Quelques considérations pour envisager un projet de lutte contre les frontières

Nous assistons chaque jour à une intensification du massacre perpétué par les frontières étatiques. Des milliers d’hommes et de femmes qui fuient les guerres, la misère et des catastrophes écologiques, conséquences directes de l’exploitation des matières premières, et des hommes réduits à l’état de matières premières. Nous assistons quotidiennement à ce qui s’apparente de plus en plus à une hécatombe, aux portes des lieux où nous habitons, et nous nous habituons à être des spectateurs de l’horreur de cette normalité.

Face à cette masse d’êtres humains, qui en risquant leur vie défient les frontières, et se mettent en jeu dans des moments d’affrontements avec les chiens de garde de l’Europe, les hommes à la tête des États se gargarisent de valeurs démocratiques et proclament la nécessité de régulariser une partie d’entre eux en établissant les critères nécessaires pour les trier, sélectionner la bonne marchandise et refouler celle avariée. Ils établissent des politiques communes, construisent de grands centres de tris, renforcent les appareils bureaucratiques et militaires et la surveillance des frontières. Des frontières qui ne sont pas seulement des limites territoriales entre les Etats, mais se matérialisent aussi dorénavant dans les contrôles et les rafles, dans les transports en commun et les gares, sur les lieux de travail et dans les rapports d’exploitation, aux guichets des banques et des administrations, dans les centres de rétention administrative et dans le travail des gestionnaires humanitaires.

INFORMATIONS FOURNIES:
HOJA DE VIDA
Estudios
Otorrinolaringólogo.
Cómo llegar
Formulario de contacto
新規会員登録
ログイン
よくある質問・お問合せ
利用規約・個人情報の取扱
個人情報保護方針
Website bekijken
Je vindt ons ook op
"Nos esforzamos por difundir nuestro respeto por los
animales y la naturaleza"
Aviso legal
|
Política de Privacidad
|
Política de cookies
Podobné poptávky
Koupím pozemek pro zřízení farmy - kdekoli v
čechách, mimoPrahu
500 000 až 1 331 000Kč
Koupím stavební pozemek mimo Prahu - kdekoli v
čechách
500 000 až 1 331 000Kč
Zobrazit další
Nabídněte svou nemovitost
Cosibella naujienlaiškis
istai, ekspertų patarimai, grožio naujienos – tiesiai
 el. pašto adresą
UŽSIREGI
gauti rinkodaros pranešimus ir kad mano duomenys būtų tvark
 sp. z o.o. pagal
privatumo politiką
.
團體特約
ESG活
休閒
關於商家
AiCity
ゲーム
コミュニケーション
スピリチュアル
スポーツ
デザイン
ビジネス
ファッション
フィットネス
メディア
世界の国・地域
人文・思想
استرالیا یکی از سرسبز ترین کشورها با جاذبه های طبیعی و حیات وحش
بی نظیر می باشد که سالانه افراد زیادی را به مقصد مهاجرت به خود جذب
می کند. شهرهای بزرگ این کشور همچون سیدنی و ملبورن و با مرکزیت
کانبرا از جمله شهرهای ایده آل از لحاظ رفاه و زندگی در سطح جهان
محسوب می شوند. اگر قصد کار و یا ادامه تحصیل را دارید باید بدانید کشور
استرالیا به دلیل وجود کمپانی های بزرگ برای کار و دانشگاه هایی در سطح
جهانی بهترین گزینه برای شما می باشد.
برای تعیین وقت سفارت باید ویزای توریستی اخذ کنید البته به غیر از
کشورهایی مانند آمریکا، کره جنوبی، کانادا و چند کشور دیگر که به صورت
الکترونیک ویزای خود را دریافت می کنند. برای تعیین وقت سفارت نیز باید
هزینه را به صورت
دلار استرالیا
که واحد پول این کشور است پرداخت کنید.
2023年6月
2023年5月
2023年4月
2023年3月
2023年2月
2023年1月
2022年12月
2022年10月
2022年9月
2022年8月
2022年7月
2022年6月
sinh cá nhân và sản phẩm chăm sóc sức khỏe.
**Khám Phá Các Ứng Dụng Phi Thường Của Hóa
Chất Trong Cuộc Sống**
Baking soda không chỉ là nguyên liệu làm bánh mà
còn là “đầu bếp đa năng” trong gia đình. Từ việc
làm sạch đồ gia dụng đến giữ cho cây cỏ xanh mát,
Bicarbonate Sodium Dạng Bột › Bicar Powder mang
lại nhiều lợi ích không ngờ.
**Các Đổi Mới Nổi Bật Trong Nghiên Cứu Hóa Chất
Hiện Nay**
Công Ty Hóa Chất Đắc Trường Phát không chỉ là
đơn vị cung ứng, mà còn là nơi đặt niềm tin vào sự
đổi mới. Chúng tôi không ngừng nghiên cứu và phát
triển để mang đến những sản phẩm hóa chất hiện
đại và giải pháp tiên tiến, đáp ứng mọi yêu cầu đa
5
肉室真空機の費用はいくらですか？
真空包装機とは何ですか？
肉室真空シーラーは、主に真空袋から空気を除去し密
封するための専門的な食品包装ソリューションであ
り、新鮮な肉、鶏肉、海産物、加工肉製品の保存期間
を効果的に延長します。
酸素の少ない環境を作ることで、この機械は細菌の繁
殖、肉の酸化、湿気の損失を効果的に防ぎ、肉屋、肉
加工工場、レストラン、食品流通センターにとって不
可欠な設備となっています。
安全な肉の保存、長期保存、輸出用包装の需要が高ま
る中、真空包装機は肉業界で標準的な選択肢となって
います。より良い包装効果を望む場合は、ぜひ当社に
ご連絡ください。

ÉNONCÉ DU PROBLÈME: Recopiez le passage de l'extrait sur les frontières qui commence aux mots « Nous assistons chaque » et qui s'arrête après les mots « de cette normalité. ».

RÉPONSE:
Nous assistons chaque jour à une intensification du massacre perpétué par les frontières étatiques. Des milliers d’hommes et de femmes qui fuient les guerres, la misère et des catastrophes écologiques, conséquences directes de l’exploitation des matières premières, et des hommes réduits à l’état de matières premières. Nous assistons quotidiennement à ce qui s’apparente de plus en plus à une hécatombe, aux portes des lieux où nous habitons, et nous nous habituons à être des spectateurs de l’horreur de cette normalité.